#### Desafio 1
Copie, linha por linha e sem alterações, todos os registros de classificação dos seres vivos. Deixe as imagens de fora da resposta.

#### Texto do documento
Nascida em uma das famílias de operários que ajudaram a calçar as ruas de pedra de Belo Horizonte no início do século 20, Vilma Eustáquia da Silva, de 73 anos, viu a então jovem capital amadurecer e se transformar ao seu redor. “Quando minha família chegou para morar aqui, isso tudo era mato. Ainda era a fazenda Curral del-Rey”, conta, com orgulho, a aposentada. Analfabeto e de origem humilde, o pai de dona Vilma, José Rodrigues da Silva, conseguiu, com o dinheiro que ganhou no calçamento das vias públicas, comprar o único bem material que deixaria para os 10 filhos, segundo ela: uma casa de quatro cômodos, construída em um terreno comprido e estreito, na descida de um morro, no Bairro São Pedro, Região Centro-Sul da capital. Dona Vilma, por força de uma decisão judicial, tem agora de deixar a casa até o fim de maio.

Construída pelo pai de Vilma em terreno comprado há 100 anos no Bairro São Pedro, na Região Centro-Sul, a casa agora é cercada de prédios(foto: Edésio Ferreira/EM/DA Press)
Construída pelo pai de Vilma em terreno comprado há 100 anos no Bairro São Pedro, na Região Centro-Sul, a casa agora é cercada de prédios (foto: Edésio Ferreira/EM/DA Press)


Quase 100 anos depois, a casa continua a mesma e o terreno de 354 metros quadrados sofreu poucas alterações. “Construímos mais um barracão, onde alguns irmãos moraram, e um muro”, comenta. O que mudou, e muito, foi o bairro. A caçula da família viu as casas simples que formavam uma vila de operários darem lugar a prédios e o bairro se transformar numa região nobre e verticalizada da capital. “As pessoas foram vendendo as casas, inclusive meu tio, que morava aqui no lote ao lado. E aí começaram a construir prédios. De repente, só sobrou a nossa casinha”, diz. O imóvel erguido por José Rodrigues para garantir o futuro dos herdeiros ficou cercado de prédios. Corretoras que atuam no bairro avaliam que valor do terreno atualmente esteja entre R$ 800 mil a R$ 1 milhão.

"Não tenho como comprar uma nova casa. Para onde eles vão empurrar uma pessoa da minha idade? Nunca pensei que passaria por uma situação dessas. É muito triste"

#### Dados fornecidos
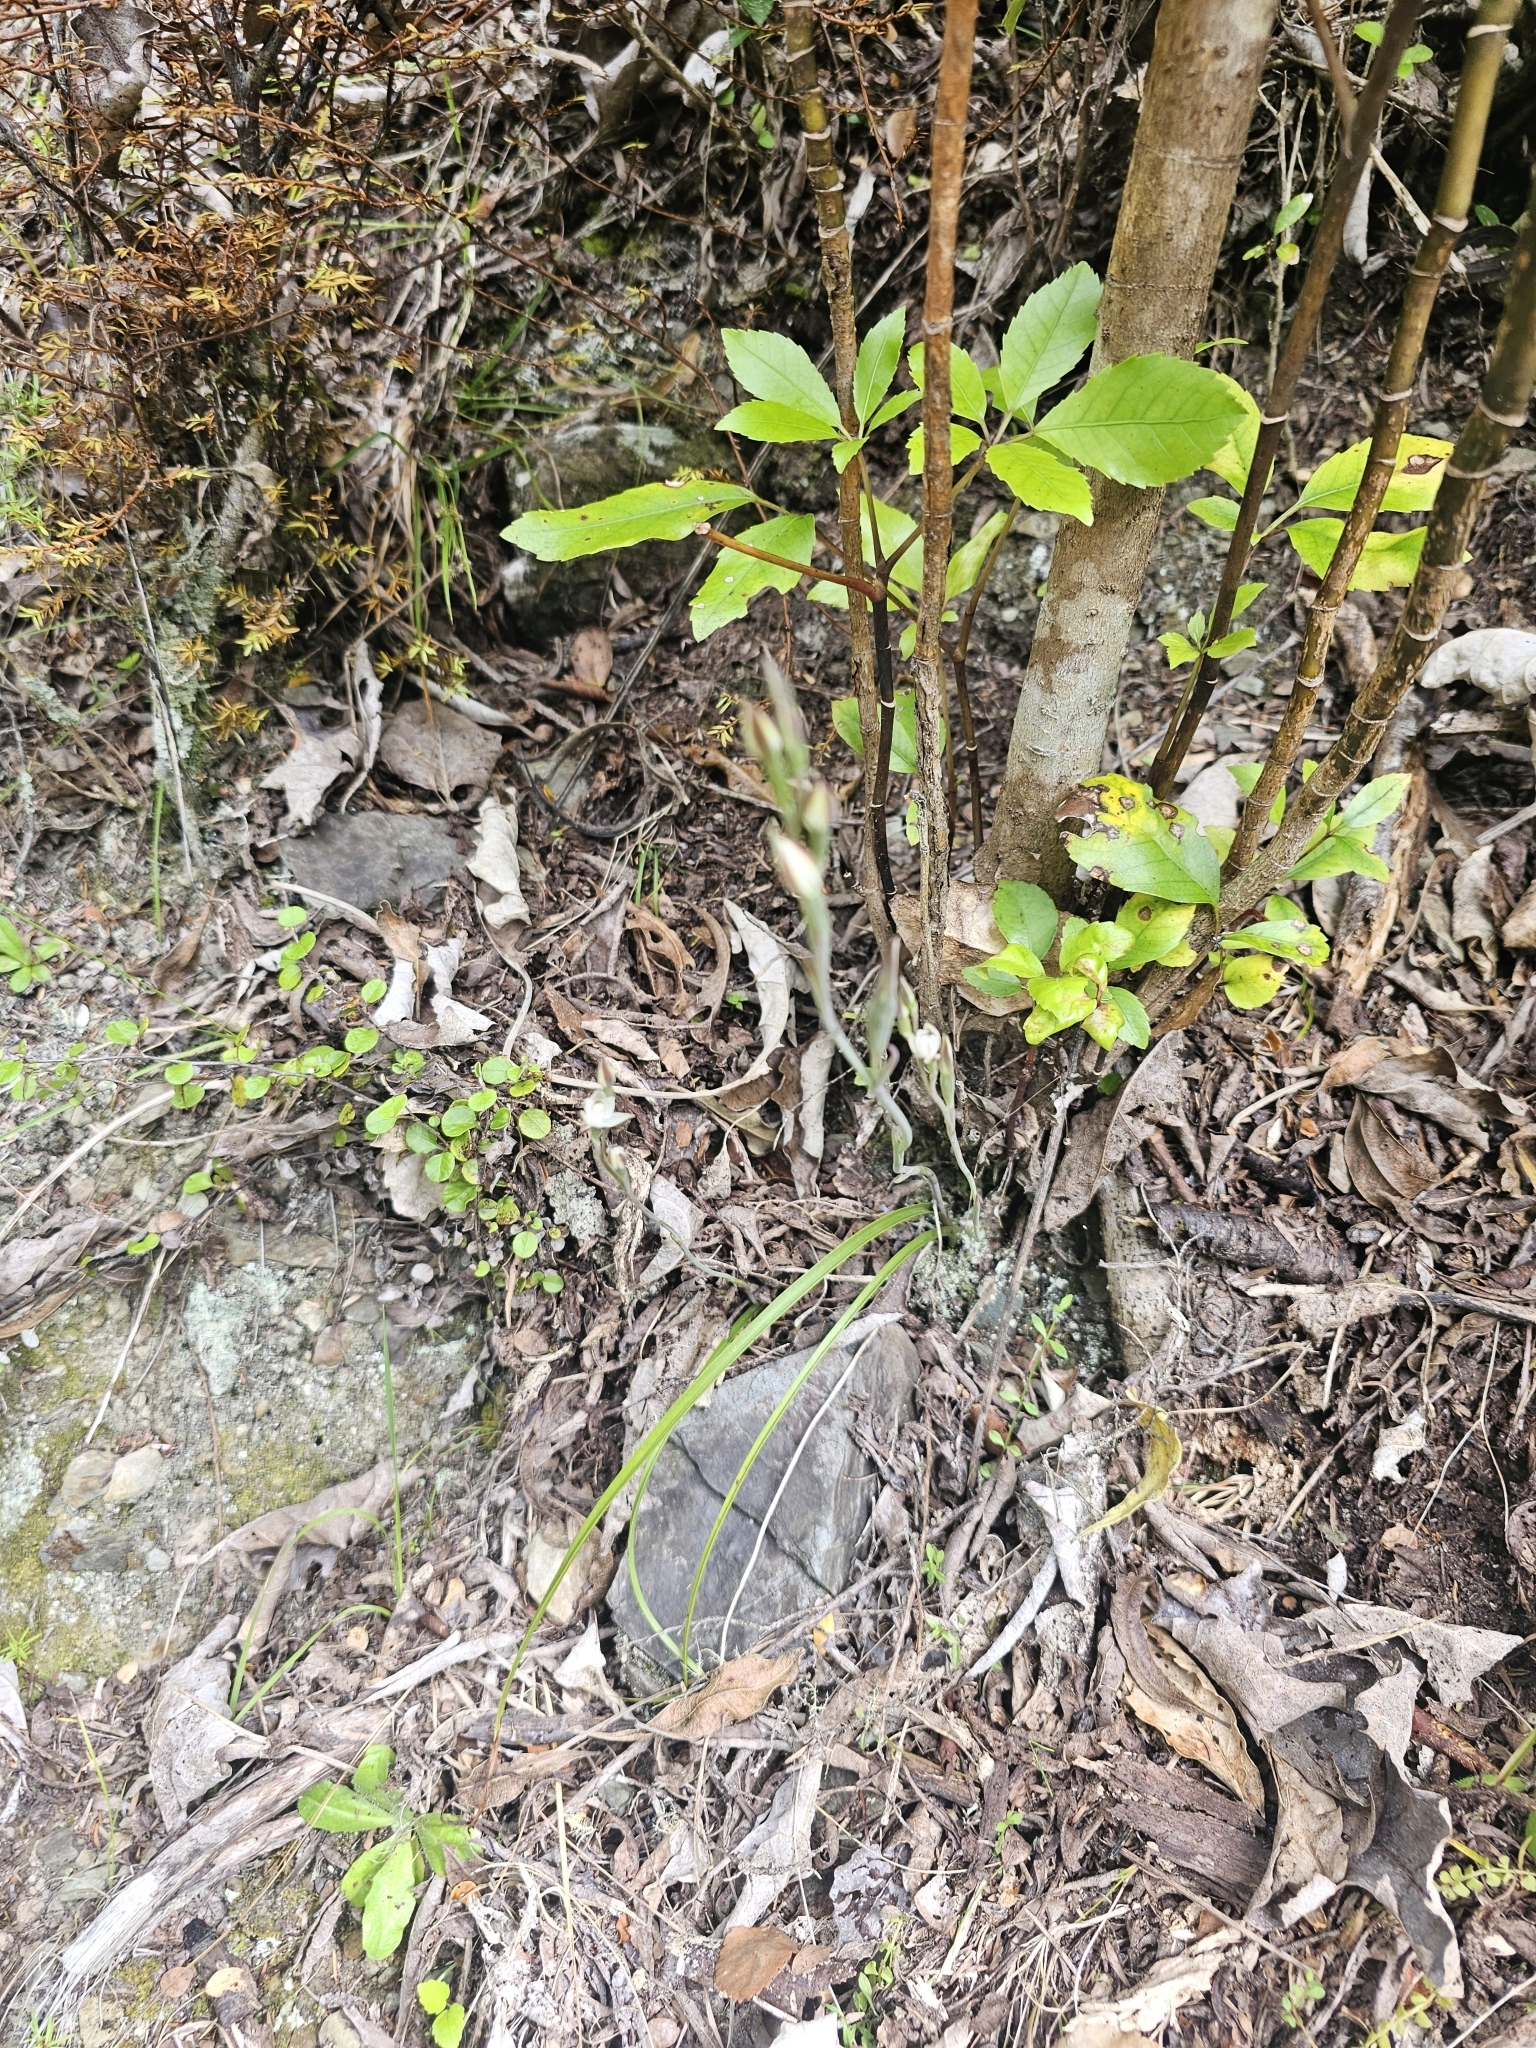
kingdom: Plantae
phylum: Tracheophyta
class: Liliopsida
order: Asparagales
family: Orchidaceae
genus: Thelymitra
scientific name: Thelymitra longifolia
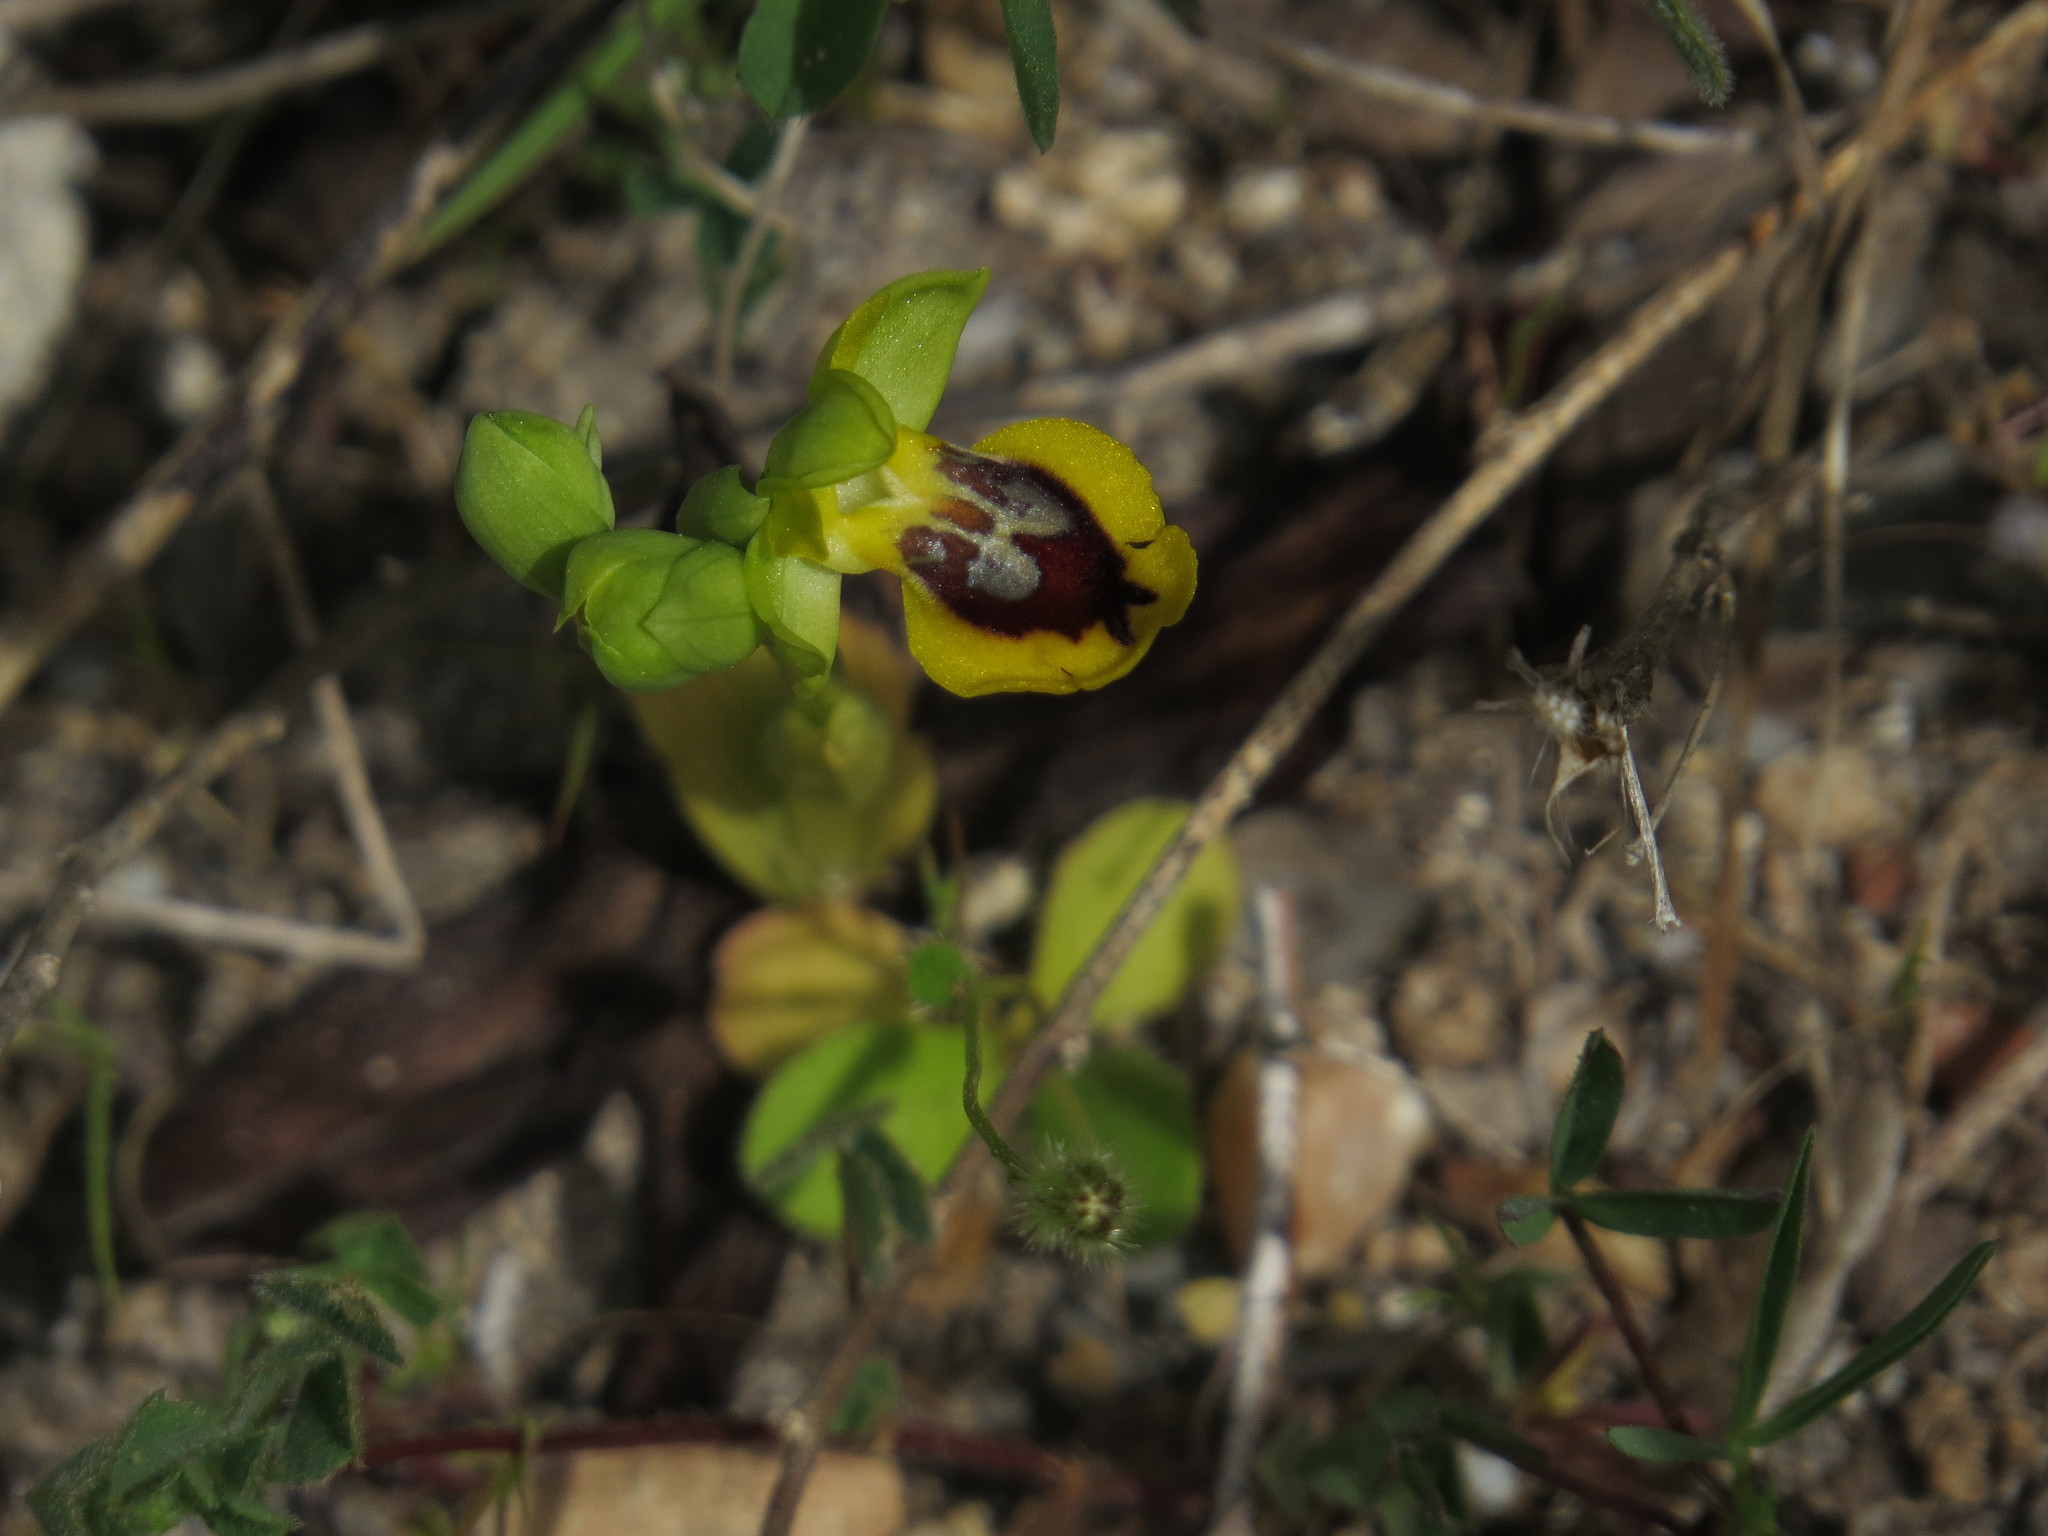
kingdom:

#### Desafio 2
Continue o texto sobre a casa de dona Vilma no Bairro São Pedro, começando logo depois da última frase apresentada.

#### Resposta do exercício 1
kingdom: Plantae
phylum: Tracheophyta
class: Liliopsida
order: Asparagales
family: Orchidaceae
genus: Thelymitra
scientific name: Thelymitra longifolia
kingdom:

#### Resposta do exercício 2
Vilma Eustáquia da Silva, aposentada



Em 27 de fevereiro deste ano, a relação de afeto de dona Vilma com a casa e o terreno onde a família sempre viveu sofreu um forte abalo. Uma ordem judicial de despejo determinou que ela e seus dois filhos saiam da casa, sob pena de uma multa diária de R$ 50 após o vencimento do prazo. O transtorno começou com uma ação ajuizada pela Prefeitura de Belo Horizonte (PBH) em 2013, na qual o poder público afirma que a família Silva ocupa ilegalmente o imóvel, que seria de propriedade do município. Além da reintegração de posse, a ordem judicial, julgada em junho de 2017 pelo juiz Rinaldo Kennedy Silva, da 2ª Vara da Fazenda Pública Municipal, manda demolir a casa e o barracão construídos no lote.

Viúva há quase duas décadas, Vilma, que trabalhou muitos anos como manicure, vive da aposentadoria de um salário mínimo. “Não tenho como comprar uma nova casa. Para onde eles vão empurrar uma pessoa da minha idade? Nunca pensei que passaria por uma situação dessas. É muito triste”, lamenta.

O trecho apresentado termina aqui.